- [Task goal]:
Can you reproduce, word for word, the part of the news report below on the Dynamic American audit starting at "Salt Lake City CPAs" and ending at "million, the SEC said."?

- [Source extract]:
________________

Salt Lake City CPAs Accused of Bad Audit on Dynamic American


Washington, May 30 (Bloomberg) -- Two Salt Lake City accountants improperly audited Dynamic American Corp., a defunct Utah company that misrepresented the value of its South American mining properties, the Securities and Exchange Commission said.

The SEC alleged in administrative charges that CPAs R. Gordon Jones and Mark Jensen ``recklessly'' violated professional auditing standards in a 1995 audit of Dynamic American, which described itself as a mining company.

Dynamic American's stock registration was revoked last year after the SEC accused it of misstating the value of Bolivian mineral properties acquired in a sham transaction. The financial statements audited by Jones and Jensen overvalued the Bolivian mines at $36.6 million, the SEC said.

Jones's lawyer did not have an immediate comment. Jensen's lawyer could not be reached.

The men face a hearing before an SEC administrative law judge, who will determine whether they should be censured temporarily or permanently barred from practicing as accountants before the commission, the SEC said.

Jensen is contesting separate SEC charges that he was involved with an improper audit of the financial statements of Sky Scientific Inc., a defunct Florida gold mining company, the SEC said. In March 1999, an administrative law judge ordered Sky Scientific, and 16 brokerages, stock promoters and former company executives to pay $14.8 million in penalties after ruling that they illegally touted the company's stock.

________________

- [Record excerpts]:
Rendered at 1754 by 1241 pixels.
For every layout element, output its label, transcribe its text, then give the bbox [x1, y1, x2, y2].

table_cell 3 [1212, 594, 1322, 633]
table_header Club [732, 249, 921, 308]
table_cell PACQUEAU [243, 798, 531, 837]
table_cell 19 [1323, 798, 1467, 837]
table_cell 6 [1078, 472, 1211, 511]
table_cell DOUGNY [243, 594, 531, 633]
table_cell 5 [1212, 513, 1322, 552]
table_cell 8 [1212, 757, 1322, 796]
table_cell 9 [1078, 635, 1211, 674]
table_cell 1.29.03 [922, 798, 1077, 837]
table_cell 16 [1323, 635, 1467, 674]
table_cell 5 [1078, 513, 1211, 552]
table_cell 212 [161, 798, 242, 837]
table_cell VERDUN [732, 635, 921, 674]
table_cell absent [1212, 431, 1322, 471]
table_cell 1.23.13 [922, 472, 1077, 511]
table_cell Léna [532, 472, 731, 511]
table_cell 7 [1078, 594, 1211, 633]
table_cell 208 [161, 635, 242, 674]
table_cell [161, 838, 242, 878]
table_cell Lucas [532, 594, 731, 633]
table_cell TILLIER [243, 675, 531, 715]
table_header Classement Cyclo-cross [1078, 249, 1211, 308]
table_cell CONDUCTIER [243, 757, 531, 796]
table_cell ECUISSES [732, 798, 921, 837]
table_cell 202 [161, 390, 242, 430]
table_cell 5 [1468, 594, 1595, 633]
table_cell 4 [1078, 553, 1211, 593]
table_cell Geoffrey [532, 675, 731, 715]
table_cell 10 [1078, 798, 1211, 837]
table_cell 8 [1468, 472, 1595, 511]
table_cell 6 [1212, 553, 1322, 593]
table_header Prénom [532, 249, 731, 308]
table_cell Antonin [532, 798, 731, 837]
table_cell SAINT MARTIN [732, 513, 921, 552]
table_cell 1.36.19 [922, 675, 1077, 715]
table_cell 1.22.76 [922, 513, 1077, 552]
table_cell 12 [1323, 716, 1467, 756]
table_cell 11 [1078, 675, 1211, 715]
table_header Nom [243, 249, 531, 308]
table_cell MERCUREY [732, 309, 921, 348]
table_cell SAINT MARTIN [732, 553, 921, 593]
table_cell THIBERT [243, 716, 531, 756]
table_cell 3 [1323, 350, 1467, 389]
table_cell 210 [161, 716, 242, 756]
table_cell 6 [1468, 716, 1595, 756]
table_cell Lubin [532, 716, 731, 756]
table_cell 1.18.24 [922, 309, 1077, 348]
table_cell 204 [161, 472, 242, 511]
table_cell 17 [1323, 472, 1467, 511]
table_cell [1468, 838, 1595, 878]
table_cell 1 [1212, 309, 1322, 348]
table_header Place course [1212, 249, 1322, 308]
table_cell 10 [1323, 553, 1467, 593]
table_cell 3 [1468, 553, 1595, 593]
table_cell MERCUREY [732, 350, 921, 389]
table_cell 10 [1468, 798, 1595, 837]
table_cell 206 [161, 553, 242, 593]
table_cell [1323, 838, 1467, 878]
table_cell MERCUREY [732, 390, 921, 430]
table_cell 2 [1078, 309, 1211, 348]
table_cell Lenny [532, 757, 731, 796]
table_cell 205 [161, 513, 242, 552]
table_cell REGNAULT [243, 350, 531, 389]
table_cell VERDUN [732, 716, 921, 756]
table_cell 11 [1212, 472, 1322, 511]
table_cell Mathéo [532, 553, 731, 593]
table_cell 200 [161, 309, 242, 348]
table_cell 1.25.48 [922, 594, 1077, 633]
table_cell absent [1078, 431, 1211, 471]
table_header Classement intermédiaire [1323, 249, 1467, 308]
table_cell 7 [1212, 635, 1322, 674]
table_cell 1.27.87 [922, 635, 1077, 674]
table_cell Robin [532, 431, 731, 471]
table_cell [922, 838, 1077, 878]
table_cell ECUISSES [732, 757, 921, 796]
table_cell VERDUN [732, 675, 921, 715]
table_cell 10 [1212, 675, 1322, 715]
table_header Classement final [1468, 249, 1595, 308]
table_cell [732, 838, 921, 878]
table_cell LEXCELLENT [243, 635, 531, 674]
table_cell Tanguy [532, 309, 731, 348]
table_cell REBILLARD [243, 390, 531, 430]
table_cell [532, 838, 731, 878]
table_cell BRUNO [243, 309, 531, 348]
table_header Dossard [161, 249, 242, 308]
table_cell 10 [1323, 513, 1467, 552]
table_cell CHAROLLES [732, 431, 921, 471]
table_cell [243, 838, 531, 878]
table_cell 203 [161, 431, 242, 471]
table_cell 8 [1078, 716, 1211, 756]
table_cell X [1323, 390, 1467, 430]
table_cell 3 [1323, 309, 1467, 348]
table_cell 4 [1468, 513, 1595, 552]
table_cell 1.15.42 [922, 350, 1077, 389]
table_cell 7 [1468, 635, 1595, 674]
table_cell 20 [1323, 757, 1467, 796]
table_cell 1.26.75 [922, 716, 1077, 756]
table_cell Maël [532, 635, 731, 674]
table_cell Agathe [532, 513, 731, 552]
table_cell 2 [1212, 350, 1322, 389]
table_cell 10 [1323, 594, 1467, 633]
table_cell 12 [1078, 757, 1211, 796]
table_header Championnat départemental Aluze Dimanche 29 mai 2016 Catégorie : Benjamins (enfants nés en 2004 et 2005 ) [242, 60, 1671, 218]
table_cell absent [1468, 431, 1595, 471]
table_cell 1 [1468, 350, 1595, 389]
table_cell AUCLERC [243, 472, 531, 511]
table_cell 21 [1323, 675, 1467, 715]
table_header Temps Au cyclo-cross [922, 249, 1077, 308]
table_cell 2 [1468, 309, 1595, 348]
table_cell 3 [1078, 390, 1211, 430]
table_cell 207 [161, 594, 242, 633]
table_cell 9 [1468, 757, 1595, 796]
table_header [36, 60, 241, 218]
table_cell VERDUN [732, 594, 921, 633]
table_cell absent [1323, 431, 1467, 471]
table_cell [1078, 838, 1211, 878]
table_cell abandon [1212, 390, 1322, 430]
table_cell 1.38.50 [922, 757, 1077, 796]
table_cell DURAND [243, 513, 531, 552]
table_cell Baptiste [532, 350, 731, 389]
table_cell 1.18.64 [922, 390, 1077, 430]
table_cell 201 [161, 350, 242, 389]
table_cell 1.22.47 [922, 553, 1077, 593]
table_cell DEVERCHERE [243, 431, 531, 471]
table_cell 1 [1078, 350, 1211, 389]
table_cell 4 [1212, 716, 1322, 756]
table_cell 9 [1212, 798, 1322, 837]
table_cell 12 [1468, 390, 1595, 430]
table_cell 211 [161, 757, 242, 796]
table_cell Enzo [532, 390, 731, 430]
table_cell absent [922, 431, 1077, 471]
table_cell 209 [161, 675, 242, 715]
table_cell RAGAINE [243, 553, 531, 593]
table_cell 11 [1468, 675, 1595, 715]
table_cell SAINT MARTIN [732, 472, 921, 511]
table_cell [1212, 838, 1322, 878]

________________

- [Your solution]:
Salt Lake City CPAs Accused of Bad Audit on Dynamic American


Washington, May 30 (Bloomberg) -- Two Salt Lake City accountants improperly audited Dynamic American Corp., a defunct Utah company that misrepresented the value of its South American mining properties, the Securities and Exchange Commission said.

The SEC alleged in administrative charges that CPAs R. Gordon Jones and Mark Jensen ``recklessly'' violated professional auditing standards in a 1995 audit of Dynamic American, which described itself as a mining company.

Dynamic American's stock registration was revoked last year after the SEC accused it of misstating the value of Bolivian mineral properties acquired in a sham transaction. The financial statements audited by Jones and Jensen overvalued the Bolivian mines at $36.6 million, the SEC said.